(Saved entries)
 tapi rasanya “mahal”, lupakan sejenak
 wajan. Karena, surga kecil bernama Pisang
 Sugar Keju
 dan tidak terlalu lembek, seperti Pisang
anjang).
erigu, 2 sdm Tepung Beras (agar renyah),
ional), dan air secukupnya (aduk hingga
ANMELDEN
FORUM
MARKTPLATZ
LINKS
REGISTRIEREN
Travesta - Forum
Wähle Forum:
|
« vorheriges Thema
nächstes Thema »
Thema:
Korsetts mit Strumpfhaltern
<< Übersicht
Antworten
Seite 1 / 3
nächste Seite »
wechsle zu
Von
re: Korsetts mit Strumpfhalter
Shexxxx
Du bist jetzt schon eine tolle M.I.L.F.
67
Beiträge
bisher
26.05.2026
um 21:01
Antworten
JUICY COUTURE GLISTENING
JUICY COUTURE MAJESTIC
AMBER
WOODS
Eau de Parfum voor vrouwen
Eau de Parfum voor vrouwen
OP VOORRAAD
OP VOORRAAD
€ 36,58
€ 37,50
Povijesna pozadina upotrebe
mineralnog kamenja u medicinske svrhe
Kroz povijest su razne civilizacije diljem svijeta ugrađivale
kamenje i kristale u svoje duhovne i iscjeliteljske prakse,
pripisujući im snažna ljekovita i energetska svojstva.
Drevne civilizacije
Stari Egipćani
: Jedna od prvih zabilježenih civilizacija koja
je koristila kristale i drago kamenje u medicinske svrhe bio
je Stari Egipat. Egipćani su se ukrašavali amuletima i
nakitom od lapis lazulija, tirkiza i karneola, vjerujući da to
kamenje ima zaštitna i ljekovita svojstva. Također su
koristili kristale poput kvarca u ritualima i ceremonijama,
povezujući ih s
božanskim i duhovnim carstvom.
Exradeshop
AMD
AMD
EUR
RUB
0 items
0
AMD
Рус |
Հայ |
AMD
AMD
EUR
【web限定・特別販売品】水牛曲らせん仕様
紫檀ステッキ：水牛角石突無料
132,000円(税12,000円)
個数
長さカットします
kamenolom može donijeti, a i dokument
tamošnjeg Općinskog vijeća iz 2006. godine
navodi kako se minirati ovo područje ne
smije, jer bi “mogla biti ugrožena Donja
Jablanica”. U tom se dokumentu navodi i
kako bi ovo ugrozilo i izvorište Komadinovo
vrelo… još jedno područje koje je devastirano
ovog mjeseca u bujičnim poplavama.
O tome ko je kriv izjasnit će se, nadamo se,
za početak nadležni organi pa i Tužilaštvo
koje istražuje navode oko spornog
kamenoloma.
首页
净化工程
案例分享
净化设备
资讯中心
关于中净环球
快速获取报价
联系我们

--

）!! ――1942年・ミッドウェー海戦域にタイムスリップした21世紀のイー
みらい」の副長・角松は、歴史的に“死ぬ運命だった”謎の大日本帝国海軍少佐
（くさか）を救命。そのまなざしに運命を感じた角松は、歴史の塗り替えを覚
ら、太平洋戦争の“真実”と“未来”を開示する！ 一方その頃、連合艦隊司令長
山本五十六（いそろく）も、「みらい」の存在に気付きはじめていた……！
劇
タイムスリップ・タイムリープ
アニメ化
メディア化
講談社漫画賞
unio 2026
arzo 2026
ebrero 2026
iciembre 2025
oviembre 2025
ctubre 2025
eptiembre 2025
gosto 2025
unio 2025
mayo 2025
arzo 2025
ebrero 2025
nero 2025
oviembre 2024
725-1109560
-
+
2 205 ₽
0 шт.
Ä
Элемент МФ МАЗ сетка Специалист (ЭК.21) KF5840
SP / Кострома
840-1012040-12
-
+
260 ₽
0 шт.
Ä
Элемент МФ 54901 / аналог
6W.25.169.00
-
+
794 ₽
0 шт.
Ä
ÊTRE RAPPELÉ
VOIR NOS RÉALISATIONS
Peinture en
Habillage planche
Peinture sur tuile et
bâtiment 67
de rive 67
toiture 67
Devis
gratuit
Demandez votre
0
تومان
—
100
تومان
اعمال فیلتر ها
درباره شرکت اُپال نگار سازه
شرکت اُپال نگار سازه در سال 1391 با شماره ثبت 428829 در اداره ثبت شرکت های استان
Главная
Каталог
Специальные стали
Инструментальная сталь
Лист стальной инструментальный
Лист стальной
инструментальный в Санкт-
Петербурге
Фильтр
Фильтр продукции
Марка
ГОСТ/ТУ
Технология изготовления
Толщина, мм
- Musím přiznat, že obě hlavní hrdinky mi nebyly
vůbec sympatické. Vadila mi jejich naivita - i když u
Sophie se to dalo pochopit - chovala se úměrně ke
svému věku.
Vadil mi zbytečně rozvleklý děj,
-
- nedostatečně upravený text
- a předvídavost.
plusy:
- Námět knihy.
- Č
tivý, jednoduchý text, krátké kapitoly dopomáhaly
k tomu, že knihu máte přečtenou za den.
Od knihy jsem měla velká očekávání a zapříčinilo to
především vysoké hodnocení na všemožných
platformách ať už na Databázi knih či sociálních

#### [Aim of the exercise]
Extract each line of the saved entries that contains the word "инструментальный".

#### [Response to the exercise]
Лист стальной инструментальный
инструментальный в Санкт-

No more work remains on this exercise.